Péter Halász, founder of the world-famous Squat Theatre in New York and a key figure of the underground theatre movement of the sixties and early seventies in Budapest until he was forced to leave the country, returned with his Newspaper Theatre – where stories from the papers of the same day were acted out by the company, based on a script written at night and discussed in the morning. The form was certainly new, not to say revolutionary in Hungarian theatre. Halász continued to work at Katona and staged several of his own plays in the coming years.
The youngest director-in-residence at Katona until he recently founded his own company was Viktor Bodó, whose Rattledanddisappeared, a very free and partially musical adaptation of Kafka’s Trial with András Vinnai as co-author, has performed internationally from Dublin through Oslo to Belgrade and winning awards at the most important European festivals. Bodó’s unique ability to move mountains when making theatre, his charisma, humour and deep understanding of human nature made him an ideal candidate to pump new blood into the veins of the ever-renewing Katona. “The majority of our shows today are much freer, less direct, denser… The never-changing intention to create important productions demands constant renewal.” explains Géza Fodor, the recently deceased founding dramaturg and literary manager of the company.
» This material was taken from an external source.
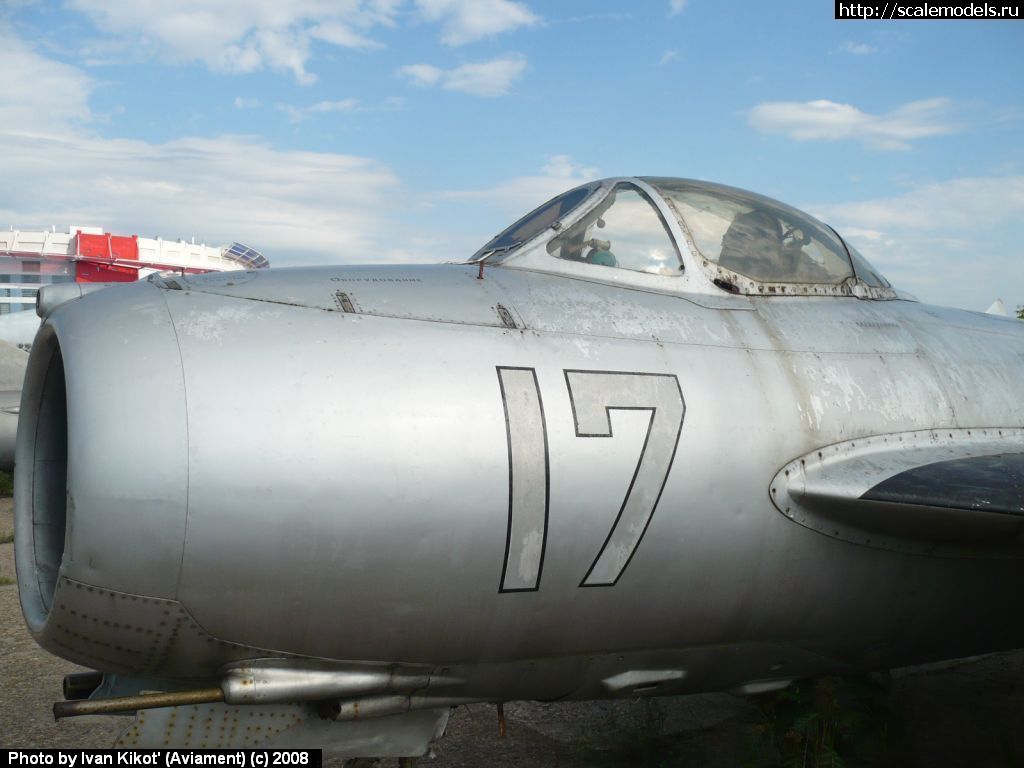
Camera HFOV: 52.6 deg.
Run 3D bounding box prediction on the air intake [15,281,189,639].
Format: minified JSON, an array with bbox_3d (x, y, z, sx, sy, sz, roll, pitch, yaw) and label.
[{"bbox_3d":[-1.042,0.216,2.541,0.250,0.960,0.980,3,-1,-33],"label":"air intake"}]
The numerous invitations to leading international festivals are only one aspect of Katona’s international life. The theatre has been a member of the prestigious Union of European Theatres with Zsámbéki as its president after the founder Giorgio Strehler’s death and hosted two of its festivals in Budapest in 1993 and 2000.
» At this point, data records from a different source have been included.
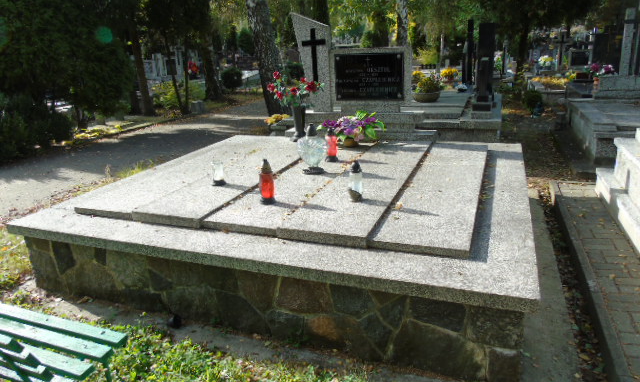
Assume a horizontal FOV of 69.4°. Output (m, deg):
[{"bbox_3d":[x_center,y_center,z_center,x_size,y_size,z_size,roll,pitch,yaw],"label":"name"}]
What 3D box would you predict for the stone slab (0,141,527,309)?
[{"bbox_3d":[-0.046,-0.117,3.791,3.200,0.115,2.950,4,20,21],"label":"stone slab"}]

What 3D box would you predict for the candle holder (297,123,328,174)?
[{"bbox_3d":[-0.056,-0.329,3.554,0.225,0.374,0.150,1,19,11],"label":"candle holder"}]

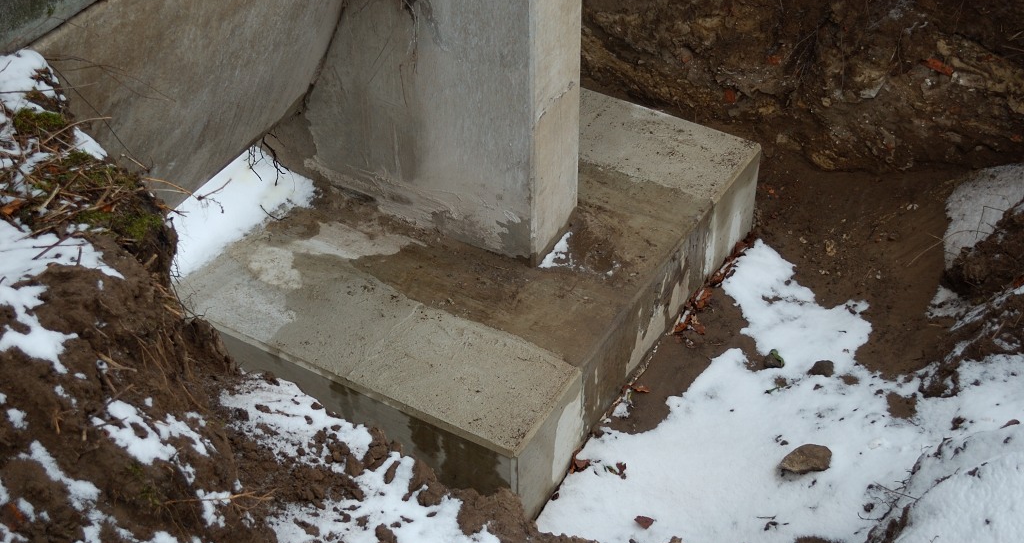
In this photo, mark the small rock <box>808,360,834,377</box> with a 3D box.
[{"bbox_3d":[0.907,0.284,4.247,0.078,0.046,0.062,-1,40,0],"label":"small rock"}]

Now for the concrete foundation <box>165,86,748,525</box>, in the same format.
[{"bbox_3d":[-0.242,-0.065,4.454,1.484,0.376,1.505,21,45,23],"label":"concrete foundation"}]

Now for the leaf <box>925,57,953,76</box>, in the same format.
[{"bbox_3d":[1.460,-0.702,4.963,0.090,0.045,0.035,-1,40,0],"label":"leaf"}]

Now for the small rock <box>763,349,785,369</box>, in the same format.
[{"bbox_3d":[0.772,0.260,4.277,0.064,0.048,0.058,-1,40,0],"label":"small rock"}]

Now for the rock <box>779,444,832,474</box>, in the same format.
[{"bbox_3d":[0.808,0.514,3.983,0.150,0.068,0.100,-1,40,0],"label":"rock"}]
Tamás Ascher’s Ivanov,, which opened in 2004, has been the other most popular show internationally and through several cast changes, each meaning about a week-long rehearsal with the director, its freshness never seems to wilt, quite on the contrary. It took two years from opening night before Ivanov started its triumphant journey through all of Europe and onwards to Moscow, Sydney and now New Haven and New York. American audiences will experience this extraordinary production at its best: at Katona’s best, at Ascher’s best and at Ivanov’s best.